Saturday, April 17, 2021

Review: Love and Monsters (2020)

This film crept up on us ... and we watched it on Netflix the other night ... it's a revelation!

It starts with a nice Zombieland vibe with a narration and animations from our genial hero, Joel Dawson (Dylan O'Brien) who is living in a bunker with a group of friends. An asteroid has wiped out most life on Earth and caused reptiles and insects to grow to giant size and prey on the humans. In the bunker, all but Joel have paired up, leaving him lonely and with only kitchen duties to look forward to as he freezes up when attacked.

Joel decides that he needs to go and find a girl called Aimee (Jessica Henwick) who he was separated from when the humans first fled from the enlarged amphibians. So he sets off alone, armed only with his trusty bow and arrows. Along the way to the beach, where he knows Aimee is from her brief radio contact, he is rescued from a monster's nest by Clyde Dutton (Michael Rooker) and Minnow (Ariana Greenblatt) and makes a friend in a dog called Boy. There are monsters large and small and eventually he arrives at the beach only to find that Aimee and her colony have been 'rescued' by an Australian called Cap (Dan Ewing) ... but all is not as it seems.

What I liked most about Love and Monsters is that it presents a straightforward character in an extraordinary situation ... and just about managing to muddle through it all. There is a great deal of charm in the script by Brian Duffield and Matthew Robinson, and director Michael Matthews makes it all sing. The monsters are superbly realised. They look real and horrific, and move in ways which make your flesh creep. It's a marvellous tour de force of CGI and really does not disappoint.

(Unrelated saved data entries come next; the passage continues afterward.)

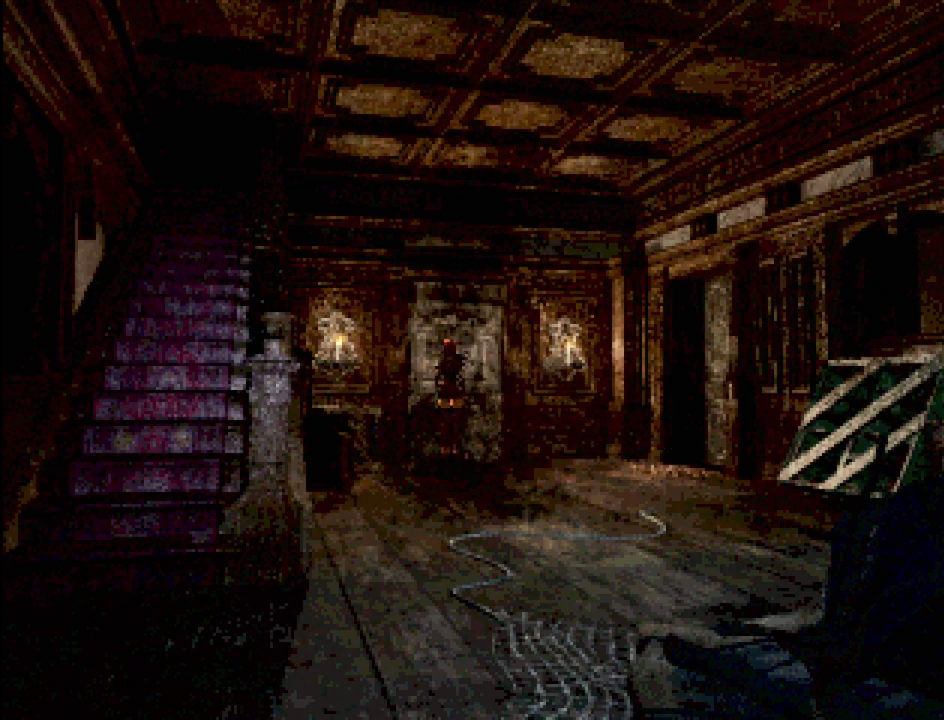
{"buttons": ["CROSS"], "events": [[33, "DPAD_UP", "down"], [83, "DPAD_RIGHT", "up"], [183, "CIRCLE", "up"], [233, "CROSS", "down"], [333, "CROSS", "up"], [333, "DPAD_UP", "up"], [433, "CROSS", "down"]]}
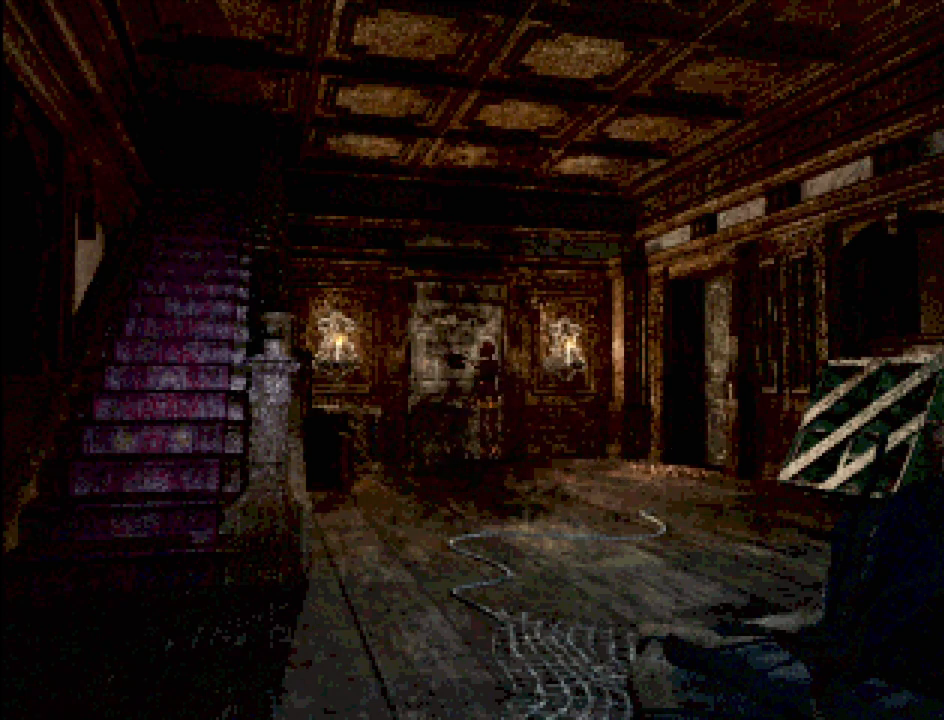
{"buttons": [], "events": [[17, "CROSS", "up"], [83, "CROSS", "down"], [167, "CROSS", "up"], [233, "CROSS", "down"], [300, "CROSS", "up"], [400, "CROSS", "down"], [467, "CROSS", "up"]]}
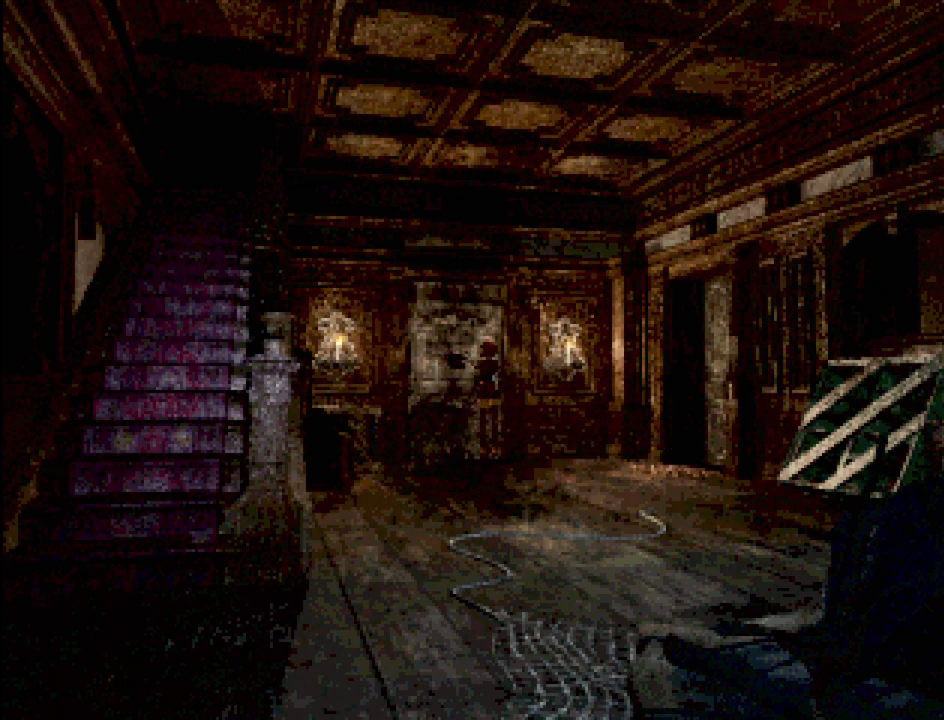
{"buttons": ["CIRCLE", "DPAD_LEFT"], "events": [[33, "CROSS", "down"], [133, "CROSS", "up"], [233, "CIRCLE", "down"], [250, "DPAD_LEFT", "down"]]}
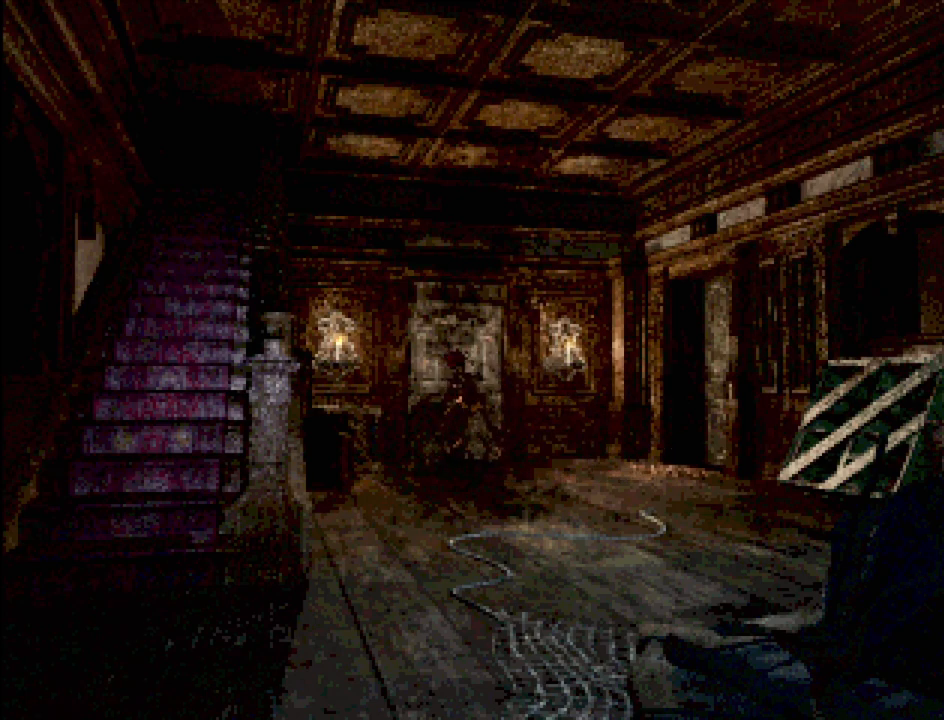
{"buttons": ["CROSS"], "events": [[400, "CIRCLE", "up"], [400, "CROSS", "down"], [500, "DPAD_LEFT", "up"]]}
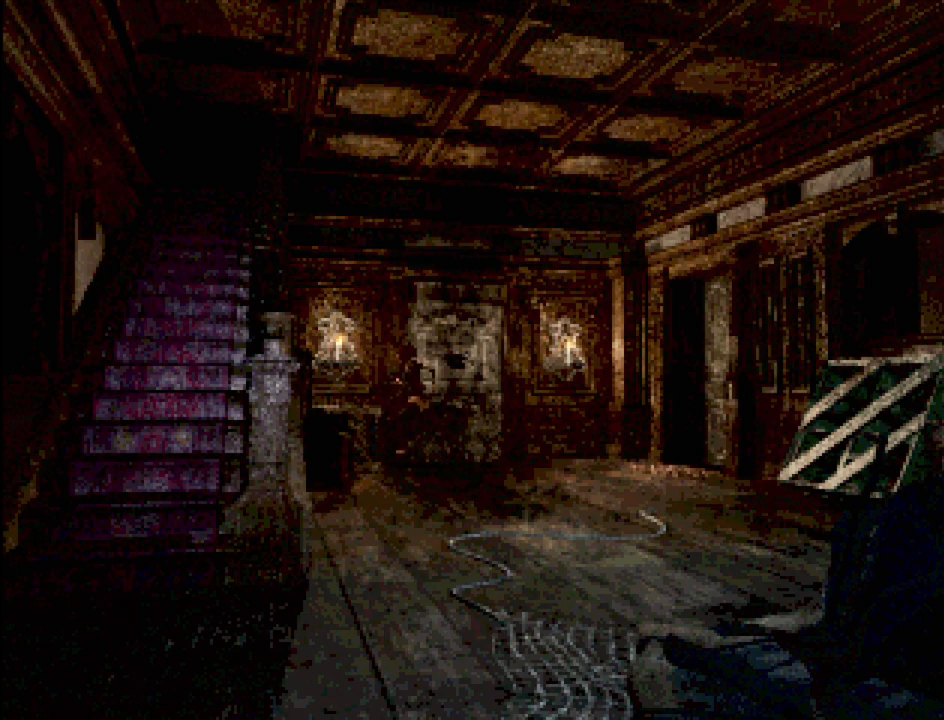
{"buttons": ["CIRCLE", "DPAD_DOWN", "DPAD_LEFT"], "events": [[50, "CROSS", "up"], [167, "CROSS", "down"], [250, "CROSS", "up"], [467, "DPAD_DOWN", "down"], [500, "CIRCLE", "down"], [500, "DPAD_LEFT", "down"]]}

As the film progresses, so much of it becomes simply charming. I loved the sequence with the active robot, giving Joel a glimpse of his parents again; the dog is incredible, acting so well on cue and stealing the show; the giant crab at the end, echoing what Joel had been told earlier ... and so on. Everything is worked for here, and the characters and the effects mesh seamlessly together to create a very believable narrative.

It's a hugely enjoyable film, with a nice feelgood ending, and I can see that it's one which we might need to return to.